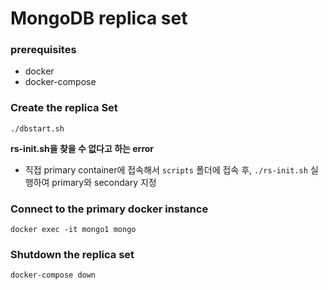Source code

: # MongoDB replica set


### prerequisites

- docker
- docker-compose



### Create the replica Set

`./dbstart.sh`

**rs-init.sh을 찾을 수 없다고 하는 error**

- 직접 primary container에 접속해서 `scripts` 폴더에 접속 후, `./rs-init.sh` 실행하여 primary와 secondary 지정



### Connect to the primary docker instance

`docker exec -it mongo1 mongo`



### Shutdown the replica set

`docker-compose down`

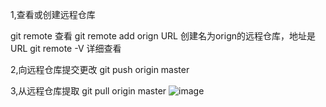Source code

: 1,查看或创建远程仓库

   git remote 查看
   git remote add orign URL  创建名为orign的远程仓库，地址是URL
   git remote -V 详细查看
   
2,向远程仓库提交更改
   git push origin master
   
3,从远程仓库提取
   git pull origin master
   ![image]()
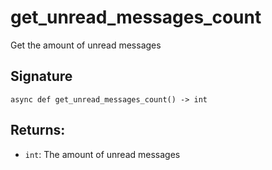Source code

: # get_unread_messages_count

Get the amount of unread messages

## Signature
`async def get_unread_messages_count() -> int`

## Returns:
- ``int``: The amount of unread messages       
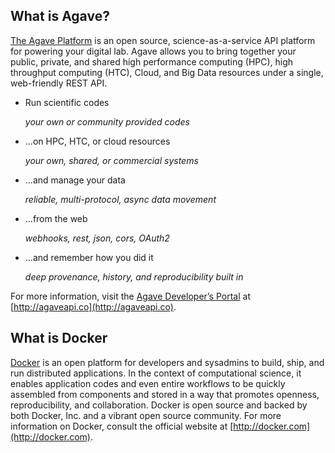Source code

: ## What is Agave?

[The Agave Platform](http://agaveapi.co) is an open source, science-as-a-service API platform for powering your digital lab. Agave allows you to bring together your public, private, and shared high performance computing (HPC), high throughput computing (HTC), Cloud, and Big Data resources under a single, web-friendly REST API.

* Run scientific codes

  *your own or community provided codes*

* ...on HPC, HTC, or cloud resources

  *your own, shared, or commercial systems*

* ...and manage your data

  *reliable, multi-protocol, async data movement*

* ...from the web

  *webhooks, rest, json, cors, OAuth2*

* ...and remember how you did it

  *deep provenance, history, and reproducibility built in*

For more information, visit the [Agave Developer’s Portal](http://agaveapi.co) at [http://agaveapi.co](http://agaveapi.co).


## What is Docker

[Docker](http://docker.com) is an open platform for developers and sysadmins to build, ship, and run distributed applications. In the context of computational science, it enables application codes and even entire workflows to be quickly assembled from components and stored in a way that promotes openness, reproducibility, and collaboration. Docker is open source and backed by both Docker, Inc. and a vibrant open source community. For more information on Docker, consult the official website at [http://docker.com](http://docker.com).
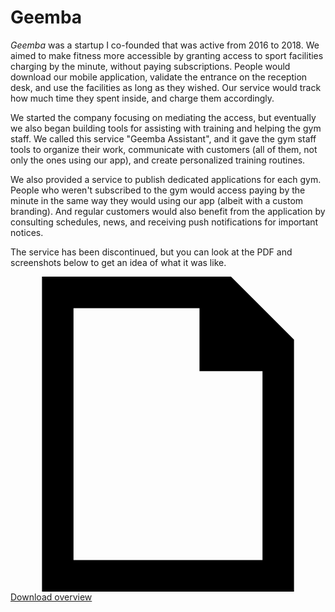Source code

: # Geemba

*Geemba* was a startup I co-founded that was active from 2016 to 2018. We aimed to make fitness more accessible by granting access to sport facilities charging by the minute, without paying subscriptions. People would download our mobile application, validate the entrance on the reception desk, and use the facilities as long as they wished. Our service would track how much time they spent inside, and charge them accordingly.

We started the company focusing on mediating the access, but eventually we also began building tools for assisting with training and helping the gym staff. We called this service "Geemba Assistant", and it gave the gym staff tools to organize their work, communicate with customers (all of them, not only the ones using our app), and create personalized training routines.

We also provided a service to publish dedicated applications for each gym. People who weren't subscribed to the gym would access paying by the minute in the same way they would using our app (albeit with a custom branding). And regular customers would also benefit from the application by consulting schedules, news, and receiving push notifications for important notices.

The service has been discontinued, but you can look at the PDF and screenshots below to get an idea of what it was like.

<a href="/downloads/geemba-assistant.pdf" target="_blank" class="button button--geemba w-64"><svg xmlns="http://www.w3.org/2000/svg" viewBox="0 0 20 20" class="w-5 h-5" aria-hidden="true"><path d="M4 18h12V6h-4V2H4v16zm-2 1V0h12l4 4v16H2v-1z" /></svg><span>Download overview</span></a>
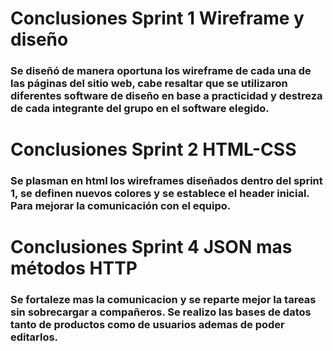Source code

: # Conclusiones Sprint 1 Wireframe y diseño
### Se diseñó de manera oportuna los wireframe de cada una de las páginas del sitio web, cabe resaltar que se utilizaron diferentes software de diseño en base a practicidad y destreza de cada integrante del grupo en el software elegido.

# Conclusiones Sprint 2 HTML-CSS
### Se plasman en html los wireframes diseñados dentro del sprint 1, se definen nuevos colores y se establece el header inicial. Para mejorar la comunicación con el equipo.


# Conclusiones Sprint 4 JSON mas métodos HTTP
###  Se fortaleze mas la comunicacion y se reparte mejor la tareas sin sobrecargar a compañeros. Se realizo las bases de datos tanto de productos como de usuarios ademas de poder editarlos.
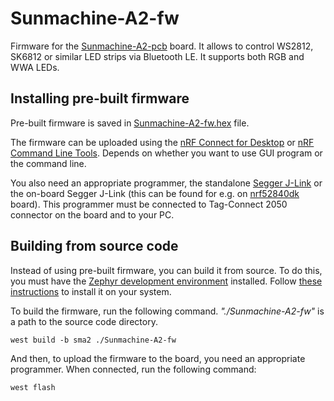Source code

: # Sunmachine-A2-fw
Firmware for the [Sunmachine-A2-pcb](https://github.com/gblach/Sunmachine-A2-pcb) board. It allows to control WS2812, SK6812 or similar LED strips via Bluetooth LE. It supports both RGB and WWA LEDs.

## Installing pre-built firmware
Pre-built firmware is saved in [Sunmachine-A2-fw.hex](Sunmachine-A2-fw.hex) file.

The firmware can be uploaded using the [nRF Connect for Desktop](https://www.nordicsemi.com/Products/Development-tools/nRF-Connect-for-desktop) or [nRF Command Line Tools](https://www.nordicsemi.com/Products/Development-tools/nrf-command-line-tools/download). Depends on whether you want to use GUI program or the command line.

You also need an appropriate programmer, the standalone [Segger J-Link](https://www.segger.com/products/debug-probes/j-link/) or the on-board Segger J-Link (this can be found for e.g. on [nrf52840dk](https://www.nordicsemi.com/Products/Development-hardware/nRF52840-DK) board). This programmer must be connected to Tag-Connect 2050 connector on the board and to your PC.

## Building from source code
Instead of using pre-built firmware, you can build it from source. To do this, you must have the [Zephyr development environment](https://www.zephyrproject.org/) installed. Follow [these instructions](https://docs.zephyrproject.org/latest/getting_started/index.html) to install it on your system.

To build the firmware, run the following command. *"./Sunmachine-A2-fw"* is a path to the source code directory.

	west build -b sma2 ./Sunmachine-A2-fw

And then, to upload the firmware to the board, you need an appropriate programmer. When connected, run the following command:

	west flash
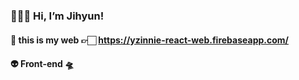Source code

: 

### 👩🏻‍🚀 Hi, I’m Jihyun!

#### 🌠 this is my web 👉🏻 https://yzinnie-react-web.firebaseapp.com/


#### 👽 Front-end 🛸




<!---
yzinnie/yzinnie is a ✨ special ✨ repository because its `README.md` (this file) appears on your GitHub profile.
You can click the Preview link to take a look at your changes.
--->

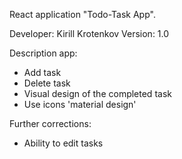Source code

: React application "Todo-Task App".

Developer: Kirill Krotenkov
Version: 1.0

Description app:
- Add task
- Delete task
- Visual design of the completed task
- Use icons 'material design'

Further corrections:
- Ability to edit tasks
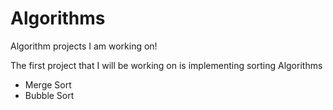 # Algorithms
Algorithm projects I am working on!

The first project that I will be working on is implementing sorting Algorithms
  - Merge Sort
  - Bubble Sort

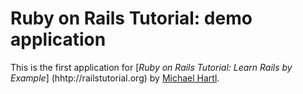 # Ruby on Rails Tutorial: demo application

This is the first application for
[*Ruby on Rails Tutorial: Learn Rails by Example*]
(hhtp://railstutorial.org)
by [Michael Hartl](http://michaelhartl.com/).
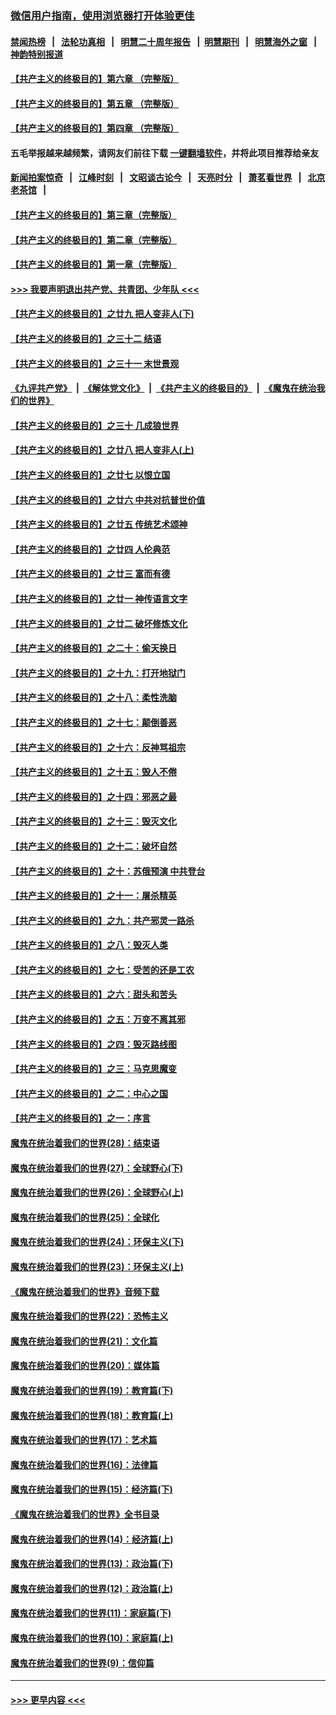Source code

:### [微信用户指南，使用浏览器打开体验更佳](https://github.com/gfw-breaker/banned-news1/blob/master/indexes/wechat-guide.md?t=0)
#### [禁闻热榜](热点新闻.md?t=0)  &nbsp;&nbsp;|&nbsp;&nbsp; [法轮功真相](https://github.com/gfw-breaker/truth/blob/master/README.md?t=0) &nbsp;&nbsp;|&nbsp;&nbsp; [明慧二十周年报告](https://github.com/gfw-breaker/mh-reports/blob/master/README.md?t=0) &nbsp;&nbsp;|&nbsp;&nbsp;[明慧期刊](https://github.com/gfw-breaker/mh-qikan) &nbsp;&nbsp;|&nbsp;&nbsp; [明慧海外之窗](https://github.com/gfw-breaker/mh-news/blob/master/README.md?t=0) &nbsp;&nbsp;|&nbsp;&nbsp; [神韵特别报道](https://github.com/gfw-breaker/mh-news/blob/master/shenyun.md?t=0)
#### [【共产主义的终极目的】第六章 （完整版）](../pages/nsc422/n11428913.md?t=02101402) 
#### [【共产主义的终极目的】第五章 （完整版）](../pages/nsc422/n11428912.md?t=02101402) 
#### [【共产主义的终极目的】第四章 （完整版）](../pages/nsc422/n11428907.md?t=02101402) 
#### 五毛举报越来越频繁，请网友们前往下载 [一键翻墙软件](https://github.com/gfw-breaker/ssr-accounts)，并将此项目推荐给亲友
#### [新闻拍案惊奇](https://github.com/gfw-breaker/banned-news1/blob/master/pages/link4.md) &nbsp;&nbsp;|&nbsp;&nbsp; [江峰时刻](https://github.com/gfw-breaker/banned-news1/blob/master/pages/link4.md) &nbsp;&nbsp;|&nbsp;&nbsp; [文昭谈古论今](https://github.com/gfw-breaker/banned-news1/blob/master/pages/link4.md) &nbsp;&nbsp;|&nbsp;&nbsp; [天亮时分](https://github.com/gfw-breaker/banned-news1/blob/master/pages/link4.md) &nbsp;&nbsp;|&nbsp;&nbsp; [萧茗看世界](https://github.com/gfw-breaker/banned-news1/blob/master/pages/link4.md) &nbsp;&nbsp;|&nbsp;&nbsp; [北京老茶馆](https://github.com/gfw-breaker/banned-news1/blob/master/pages/link4.md) &nbsp;&nbsp;|&nbsp;&nbsp; 
#### [【共产主义的终极目的】第三章（完整版）](../pages/nsc422/n11428848.md?t=02101402) 
#### [【共产主义的终极目的】第二章（完整版）](../pages/nsc422/n11428831.md?t=02101402) 
#### [【共产主义的终极目的】第一章（完整版）](../pages/nsc422/n11417651.md?t=02101402) 
#### [>>> 我要声明退出共产党、共青团、少年队 <<<](https://github.com/begood0513/goodnews/blob/master/quit/letter.md) 
#### [【共产主义的终极目的】之廿九 把人变非人(下)](../pages/nsc422/n11344140.md?t=02101402) 
#### [【共产主义的终极目的】之三十二 结语](../pages/nsc422/n11360535.md?t=02101402) 
#### [【共产主义的终极目的】之三十一 末世景观](../pages/nsc422/n11351129.md?t=02101402) 
#### [《九评共产党》](https://github.com/begood0513/9ping.md/blob/master/README.md) &nbsp;|&nbsp; [《解体党文化》](../../../../jtdwh.md/blob/master/README.md)  &nbsp;|&nbsp; [《共产主义的终极目的》](../../../../gczydzjmd.md/blob/master/README.md) &nbsp;|&nbsp; [《魔鬼在统治我们的世界》](../../../../mgztzwmdsj.md/blob/master/README.md) 
#### [【共产主义的终极目的】之三十 几成狼世界](../pages/nsc422/n11348280.md?t=02101402) 
#### [【共产主义的终极目的】之廿八 把人变非人(上)](../pages/nsc422/n11340492.md?t=02101402) 
#### [【共产主义的终极目的】之廿七 以恨立国](../pages/nsc422/n11336944.md?t=02101402) 
#### [【共产主义的终极目的】之廿六 中共对抗普世价值](../pages/nsc422/n11324785.md?t=02101402) 
#### [【共产主义的终极目的】之廿五 传统艺术颂神](../pages/nsc422/n11296396.md?t=02101402) 
#### [【共产主义的终极目的】之廿四 人伦典范](../pages/nsc422/n11296397.md?t=02101402) 
#### [【共产主义的终极目的】之廿三 富而有德](../pages/nsc422/n11283598.md?t=02101402) 
#### [【共产主义的终极目的】之廿一 神传语言文字](../pages/nsc422/n11263265.md?t=02101402) 
#### [【共产主义的终极目的】之廿二 破坏修炼文化](../pages/nsc422/n11245728.md?t=02101402) 
#### [【共产主义的终极目的】之二十：偷天换日](../pages/nsc422/n11238846.md?t=02101402) 
#### [【共产主义的终极目的】之十九：打开地狱门](../pages/nsc422/n11206376.md?t=02101402) 
#### [【共产主义的终极目的】之十八：柔性洗脑](../pages/nsc422/n11199994.md?t=02101402) 
#### [【共产主义的终极目的】之十七：颠倒善恶](../pages/nsc422/n11179782.md?t=02101402) 
#### [【共产主义的终极目的】之十六：反神骂祖宗](../pages/nsc422/n11166798.md?t=02101402) 
#### [【共产主义的终极目的】之十五：毁人不倦](../pages/nsc422/n11166792.md?t=02101402) 
#### [【共产主义的终极目的】之十四：邪恶之最](../pages/nsc422/n11150249.md?t=02101402) 
#### [【共产主义的终极目的】之十三：毁灭文化](../pages/nsc422/n11135227.md?t=02101402) 
#### [【共产主义的终极目的】之十二：破坏自然](../pages/nsc422/n11135214.md?t=02101402) 
#### [【共产主义的终极目的】之十：苏俄预演 中共登台](../pages/nsc422/n11118424.md?t=02101402) 
#### [【共产主义的终极目的】之十一：屠杀精英](../pages/nsc422/n11118442.md?t=02101402) 
#### [【共产主义的终极目的】之九：共产邪灵一路杀](../pages/nsc422/n11114139.md?t=02101402) 
#### [【共产主义的终极目的】之八：毁灭人类](../pages/nsc422/n11108503.md?t=02101402) 
#### [【共产主义的终极目的】之七：受苦的还是工农](../pages/nsc422/n11101809.md?t=02101402) 
#### [【共产主义的终极目的】之六：甜头和苦头](../pages/nsc422/n11096971.md?t=02101402) 
#### [【共产主义的终极目的】之五：万变不离其邪](../pages/nsc422/n11091285.md?t=02101402) 
#### [【共产主义的终极目的】之四：毁灭路线图](../pages/nsc422/n11086284.md?t=02101402) 
#### [【共产主义的终极目的】之三：马克思魔变](../pages/nsc422/n11061941.md?t=02101402) 
#### [【共产主义的终极目的】之二：中心之国](../pages/nsc422/n11047728.md?t=02101402) 
#### [【共产主义的终极目的】之一：序言](../pages/nsc422/n11086077.md?t=02101402) 
#### [魔鬼在统治着我们的世界(28)：结束语](../pages/nsc422/n10936246.md?t=02101402) 
#### [魔鬼在统治着我们的世界(27)：全球野心(下)](../pages/nsc422/n10928319.md?t=02101402) 
#### [魔鬼在统治着我们的世界(26)：全球野心(上)](../pages/nsc422/n10900318.md?t=02101402) 
#### [魔鬼在统治着我们的世界(25)：全球化](../pages/nsc422/n10788205.md?t=02101402) 
#### [魔鬼在统治着我们的世界(24)：环保主义(下)](../pages/nsc422/n10695307.md?t=02101402) 
#### [魔鬼在统治着我们的世界(23)：环保主义(上)](../pages/nsc422/n10688613.md?t=02101402) 
#### [《魔鬼在统治着我们的世界》音频下载](../pages/nsc422/n10635553.md?t=02101402) 
#### [魔鬼在统治着我们的世界(22)：恐怖主义](../pages/nsc422/n10614727.md?t=02101402) 
#### [魔鬼在统治着我们的世界(21)：文化篇](../pages/nsc422/n10597706.md?t=02101402) 
#### [魔鬼在统治着我们的世界(20)：媒体篇](../pages/nsc422/n10586579.md?t=02101402) 
#### [魔鬼在统治着我们的世界(19)：教育篇(下)](../pages/nsc422/n10564808.md?t=02101402) 
#### [魔鬼在统治着我们的世界(18)：教育篇(上)](../pages/nsc422/n10526970.md?t=02101402) 
#### [魔鬼在统治着我们的世界(17)：艺术篇](../pages/nsc422/n10499093.md?t=02101402) 
#### [魔鬼在统治着我们的世界(16)：法律篇](../pages/nsc422/n10485969.md?t=02101402) 
#### [魔鬼在统治着我们的世界(15)：经济篇(下)](../pages/nsc422/n10469975.md?t=02101402) 
#### [《魔鬼在统治着我们的世界》全书目录](../pages/nsc422/n10464261.md?t=02101402) 
#### [魔鬼在统治着我们的世界(14)：经济篇(上)](../pages/nsc422/n10457370.md?t=02101402) 
#### [魔鬼在统治着我们的世界(13)：政治篇(下)](../pages/nsc422/n10448270.md?t=02101402) 
#### [魔鬼在统治着我们的世界(12)：政治篇(上)](../pages/nsc422/n10444576.md?t=02101402) 
#### [魔鬼在统治着我们的世界(11)：家庭篇(下)](../pages/nsc422/n10440961.md?t=02101402) 
#### [魔鬼在统治着我们的世界(10)：家庭篇(上)](../pages/nsc422/n10435448.md?t=02101402) 
#### [魔鬼在统治着我们的世界(9)：信仰篇](../pages/nsc422/n10432159.md?t=02101402) 

----
#### [ >>> 更早内容 <<< ](../indexes/nsc422-earlier.md)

## [Problem to work on]
Please list each line in the material above that contains the word "allows".

## [Written response]
[The Agave Platform](http://agaveapi.co) is an open source, science-as-a-service API platform for powering your digital lab. Agave allows you to bring together your public, private, and shared high performance computing (HPC), high throughput computing (HTC), Cloud, and Big Data resources under a single, web-friendly REST API.
Firmware for the [Sunmachine-A2-pcb](https://github.com/gblach/Sunmachine-A2-pcb) board. It allows to control WS2812, SK6812 or similar LED strips via Bluetooth LE. It supports both RGB and WWA LEDs.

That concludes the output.